5. Die Prüfung einer Ausweisung im Sinne von § 8 Abs. 2 AsylG idF BGBl. I 101/2003 war in verfassungskonformer Auslegung von § 8 Abs. 2 iVm § 44 Abs. 3 AsylG nicht vorzunehmen; dies im Hinblick darauf, dass mit erstinstanzlichem Bescheid - der damaligen Rechtslage entsprechend - keine Ausweisung verfügt wurde und der Asylgerichtshof auf Grund Art. 129c B-VG als Überprüfungsinstanz in Asylsachen eingerichtet ist und solcherart nicht zu einer - im Ergebnis - erstinstanzlichen Entscheidung über die Ausweisung eines Fremden zuständig gemacht werden darf.

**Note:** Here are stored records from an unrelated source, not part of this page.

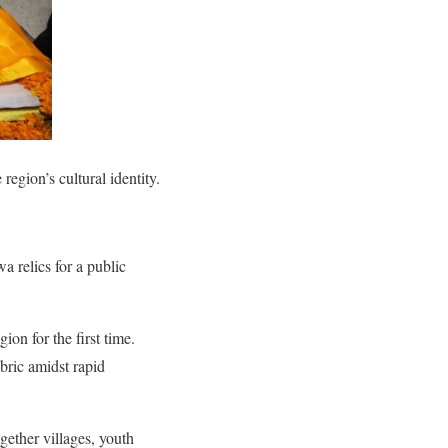
region’s cultural identity.
a relics for a public
on for the first time.
abric amidst rapid
ogether villages, youth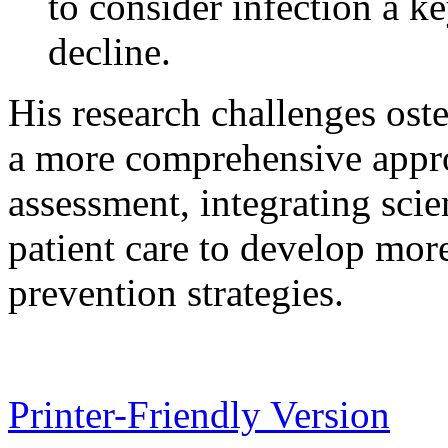
to consider infection a ke
decline.
His research challenges ost
a more comprehensive appro
assessment, integrating scie
patient care to develop more
prevention strategies.
Printer-Friendly Version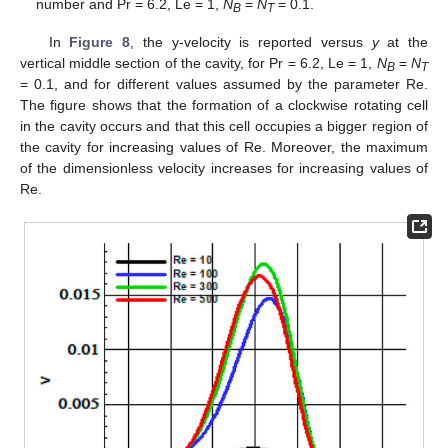
number and Pr = 6.2, Le = 1,
N
=
N
= 0.1.
B
T
In
Figure 8
, the y-velocity is reported versus
y
at the
vertical middle section of the cavity, for Pr = 6.2, Le = 1,
N
=
N
B
T
= 0.1, and for different values assumed by the parameter Re.
The figure shows that the formation of a clockwise rotating cell
in the cavity occurs and that this cell occupies a bigger region of
the cavity for increasing values of Re. Moreover, the maximum
of the dimensionless velocity increases for increasing values of
Re.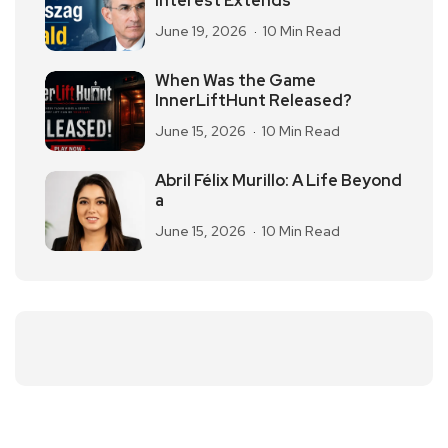
Interest Extends
June 19, 2026
10 Min Read
When Was the Game
InnerLiftHunt Released?
June 15, 2026
10 Min Read
Abril Félix Murillo: A Life Beyond
a
June 15, 2026
10 Min Read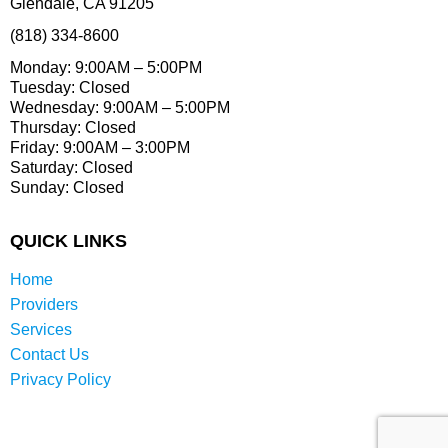
Glendale, CA 91205
(818) 334-8600
Monday: 9:00AM – 5:00PM
Tuesday: Closed
Wednesday: 9:00AM – 5:00PM
Thursday: Closed
Friday: 9:00AM – 3:00PM
Saturday: Closed
Sunday: Closed
QUICK LINKS
Home
Providers
Services
Contact Us
Privacy Policy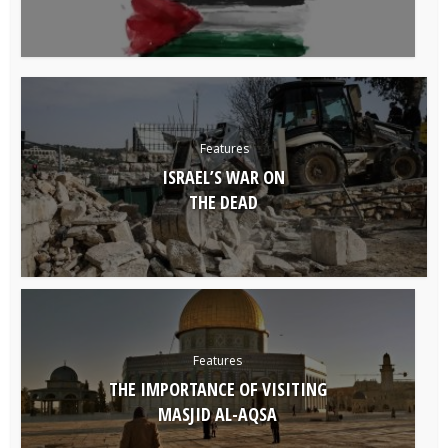
Features
ISRAEL’S WAR ON
THE DEAD
Features
THE IMPORTANCE OF VISITING
MASJID AL-AQSA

Verfassungskonform kann § 8 Abs. 2 iVm § 44 Abs. 3 AsylG nur dahingehend ausgelegt werden, dass eine Ausweisung nur dann vom Asylgerichtshof verfügt werden darf, wenn bereits die erstinstanzliche Entscheidung darüber abgesprochen hat.
6. Der Sachverhalt ist zusammengefasst, wie dargestellt, aus der Aktenlage in Verbindung mit der Beschwerde, geklärt (entspricht der bisherigen Judikatur zu § 67d AVG) und sind somit schon aus diesem Grund die Voraussetzungen verwirklicht, von einer mündlichen Verhandlung abzusehen.
Es war daher insgesamt spruchgemäß zu entscheiden.